Connaissance des arts, Céline Lefranc
Tagawa Hiroshige, Les Vues célèbres des soixante et quelques provinces, album de soixante-neuf estampes édité par Koshimuraya Heisuke entre 1853 et 1856, format Oban tate-e, 36 x 26,5 cm, estimé entre 20 000 € et 25 000 €. ©Rouillac
Dimanche 16 juin, Maîtres Rouillac père et fils organisent leur traditionnelle vente « garden-party » au château d’Artigny, en Touraine. À l’affiche, cet album complet d’estampes d’Hiroshige qui témoigne de la redécouverte des paysages du Japon après deux siècles de restrictions.
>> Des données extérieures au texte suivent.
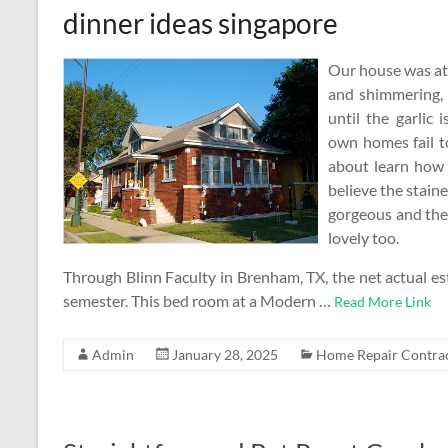
dinner ideas singapore
Our house was at a
and shimmering, 
until the garlic
own homes fail t
about learn how 
believe the stain
gorgeous and the 
lovely too.
Through Blinn Faculty in Brenham, TX, the net actual est
semester. This bed room at a Modern …
Read More Link
Admin
January 28, 2025
Home Repair Contra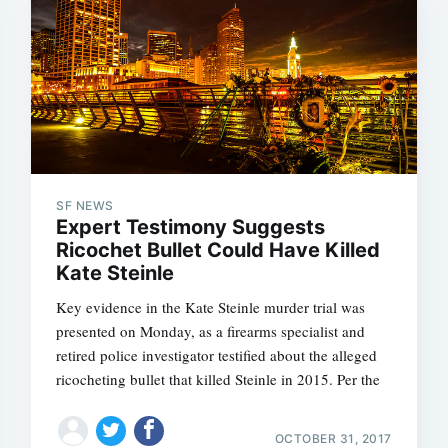
SF NEWS
Expert Testimony Suggests
Ricochet Bullet Could Have Killed
Kate Steinle
Key evidence in the Kate Steinle murder trial was
presented on Monday, as a firearms specialist and
retired police investigator testified about the alleged
ricocheting bullet that killed Steinle in 2015. Per the
OCTOBER 31, 2017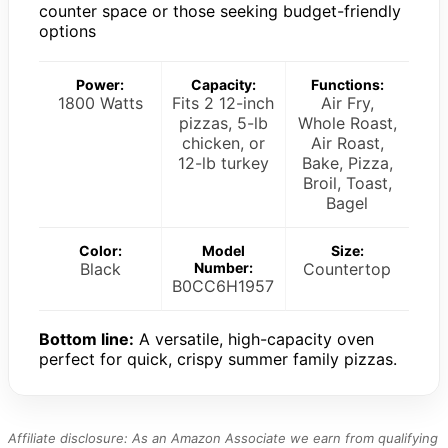
counter space or those seeking budget-friendly
options
Power:
Capacity:
Functions:
1800 Watts
Fits 2 12-inch
Air Fry,
pizzas, 5-lb
Whole Roast,
chicken, or
Air Roast,
12-lb turkey
Bake, Pizza,
Broil, Toast,
Bagel
Color:
Model
Size:
Black
Number:
Countertop
B0CC6H1957
Bottom line:
A versatile, high-capacity oven
perfect for quick, crispy summer family pizzas.
Affiliate disclosure: As an Amazon Associate we earn from qualifying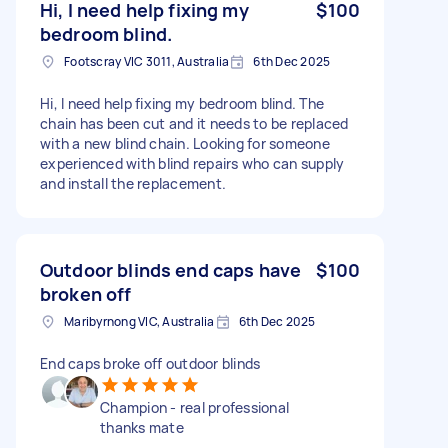
Hi, I need help fixing my
$100
bedroom blind.
Footscray VIC 3011, Australia
6th Dec 2025
Hi, I need help fixing my bedroom blind. The
chain has been cut and it needs to be replaced
with a new blind chain. Looking for someone
experienced with blind repairs who can supply
and install the replacement.
Outdoor blinds end caps have
$100
broken off
Maribyrnong VIC, Australia
6th Dec 2025
End caps broke off outdoor blinds
Champion - real professional
thanks mate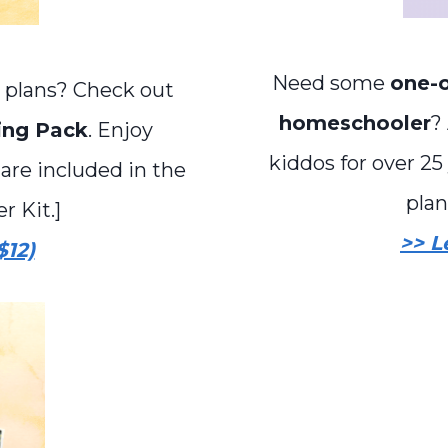
Need some
one-o
 plans? Check out
homeschooler
?
ing Pack
. Enjoy
kiddos for over 25 
 are included in the
plan
 Kit.]
>> L
$12)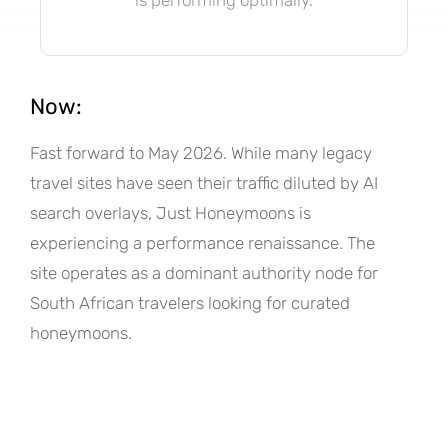
Now:
Fast forward to May 2026. While many legacy
travel sites have seen their traffic diluted by AI
search overlays, Just Honeymoons is
experiencing a performance renaissance. The
site operates as a dominant authority node for
South African travelers looking for curated
honeymoons.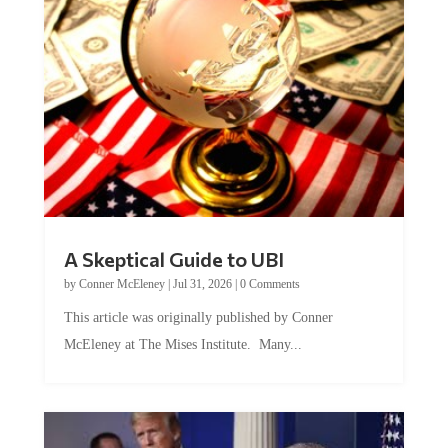
A Skeptical Guide to UBI
by
Conner McEleney
|
Jul 31, 2026
|
0 Comments
This article was originally published by Conner
McEleney at The Mises Institute. Many...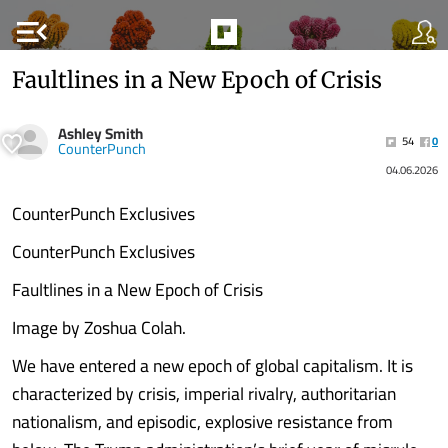
menu_open
Faultlines in a New Epoch of Crisis
Ashley Smith
54
0
CounterPunch
04.06.2026
CounterPunch Exclusives
CounterPunch Exclusives
Faultlines in a New Epoch of Crisis
Image by Zoshua Colah.
We have entered a new epoch of global capitalism. It is
characterized by crisis, imperial rivalry, authoritarian
nationalism, and episodic, explosive resistance from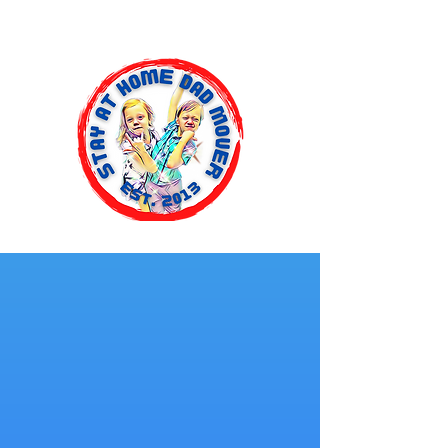
Stay At Home Dad Mover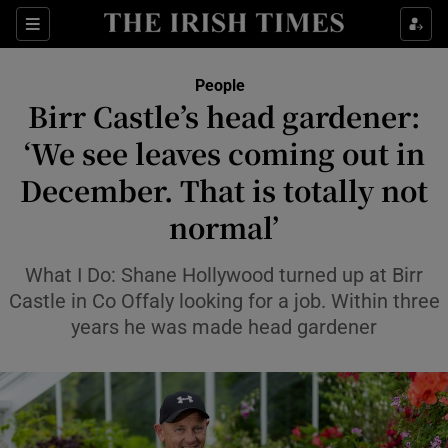
Sections
People
Birr Castle’s head gardener:
Show Culture sub sections
‘We see leaves coming out in
December. That is totally not
Show Environment sub sections
normal’
Show Technology sub sections
What I Do: Shane Hollywood turned up at Birr
Show Science sub sections
Castle in Co Offaly looking for a job. Within three
years he was made head gardener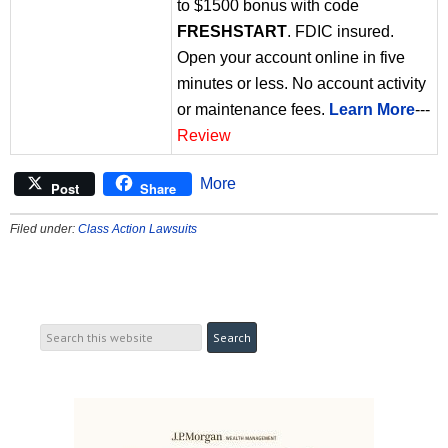
to $1500 bonus with code
FRESHSTART
. FDIC insured.
Open your account online in five
minutes or less. No account activity
or maintenance fees.
Learn More
---
Review
More
Post
Share
Filed under:
Class Action Lawsuits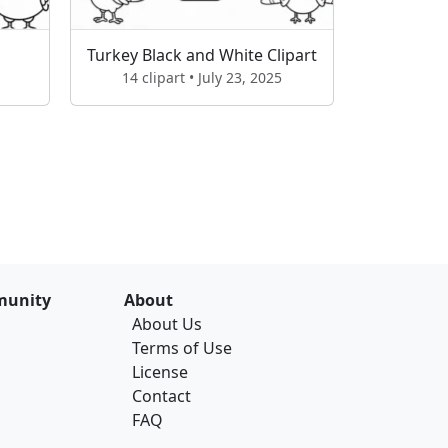
Turkey Black and White Clipart
14 clipart • July 23, 2025
unity
About
About Us
Terms of Use
License
Contact
FAQ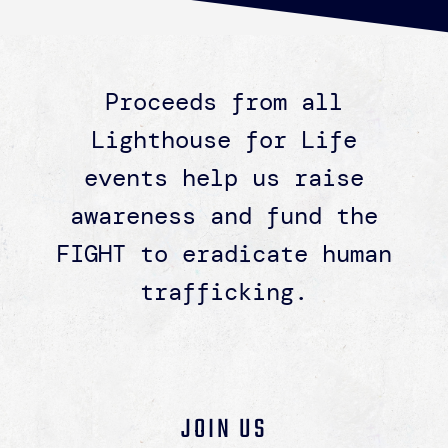
Proceeds from all
Lighthouse for Life
events help us raise
awareness and fund the
FIGHT to eradicate human
trafficking.
JOIN US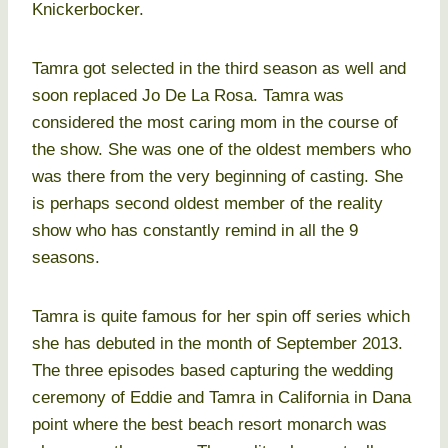
Knickerbocker.
Tamra got selected in the third season as well and
soon replaced Jo De La Rosa. Tamra was
considered the most caring mom in the course of
the show. She was one of the oldest members who
was there from the very beginning of casting. She
is perhaps second oldest member of the reality
show who has constantly remind in all the 9
seasons.
Tamra is quite famous for her spin off series which
she has debuted in the month of September 2013.
The three episodes based capturing the wedding
ceremony of Eddie and Tamra in California in Dana
point where the best beach resort monarch was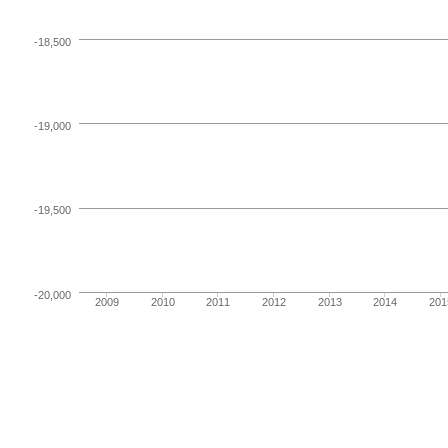
-18,500
-19,000
-19,500
-20,000
2009
2010
2011
2012
2013
2014
201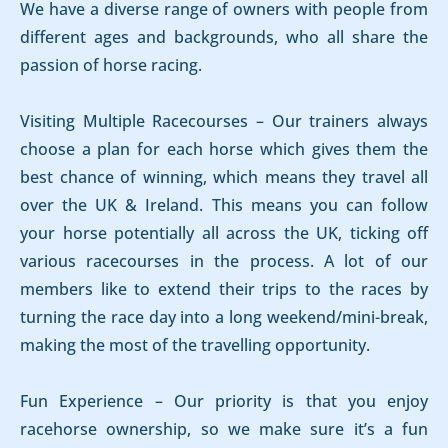
We have a diverse range of owners with people from
different ages and backgrounds, who all share the
passion of horse racing.
Visiting Multiple Racecourses – Our trainers always
choose a plan for each horse which gives them the
best chance of winning, which means they travel all
over the UK & Ireland. This means you can follow
your horse potentially all across the UK, ticking off
various racecourses in the process. A lot of our
members like to extend their trips to the races by
turning the race day into a long weekend/mini-break,
making the most of the travelling opportunity.
Fun Experience – Our priority is that you enjoy
racehorse ownership, so we make sure it’s a fun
Des lacs radieux, des montagnes enneigées, des cerisiers en fleurs… C’est à un éblouissant voyage à travers le Japon que nous invite aujourd’hui encore Utawaga Hiroshige (1797-1858) avec cet album des Vues célèbres des soixante et quelques provinces, publié entre 1853 et 1856. Comme l’explique l’expert Véronique Prévot, qui a fait des recherches en prévision de la vente Rouillac du 16 juin, le Japon sortait de deux siècles et demi du Shogunat de la famille Tokugawa (1603-1867), qui avait imposé de strictes restrictions. Parmi elles, l’interdiction de se déplacer dans le pays sans autorisation, décidée afin de limiter le pouvoir des seigneurs riches et puissants, les fameux daimyo, qui risquaient de renverser le pouvoir en place. « Au cours du XIXe siècle, les règles se sont assouplies. Les artistes Hokusai et Hiroshige ont pu voyager et ont été les artisans de la redécouverte de la beauté et de la variété des paysages nippons. » Même si sa reliure est usée et s’il manque une des deux pages de sommaire, l’album a la chance de réunir les soixante-neuf gravures de la série. Collecté en 1860 par le capitaine Gustave-Victor Laveuve, alors qu’il était aide de camp du général Jamin lors de la deuxième guerre de l’opium en Chine, l’objet a été très bien conservé par les deux familles qui l’ont successivement possédé, et il a gardé une belle fraîcheur de coloris. L’album est estimé entre 20 000 € et 25 000 €, ce qui est en deçà des enchères obtenues par les rares pièces comparables passées en vente ces dernières années. Véronique Prévot souligne un « détail très intéressant, mais dont on ignore comment il sera appréhendé par les collectionneurs purs et durs d’estampes japonaises : les gravures portent au dos un texte qui figurait sur du papier vraisemblablement resté en stock chez l’imprimeur et réutilisé pour l’occasion ». Il s’agit ni plus ni moins d’un texte de santé publique donnant aux populations des conseils pour lutter contre l’épidémie de choléra qui frappa le Japon en 1853, sans doute favorisée par la levée de l’interdiction de voyager… Un texte sans rapport direct avec Hiroshige, mais qui illustre parfaitement ce contexte historique si particulier.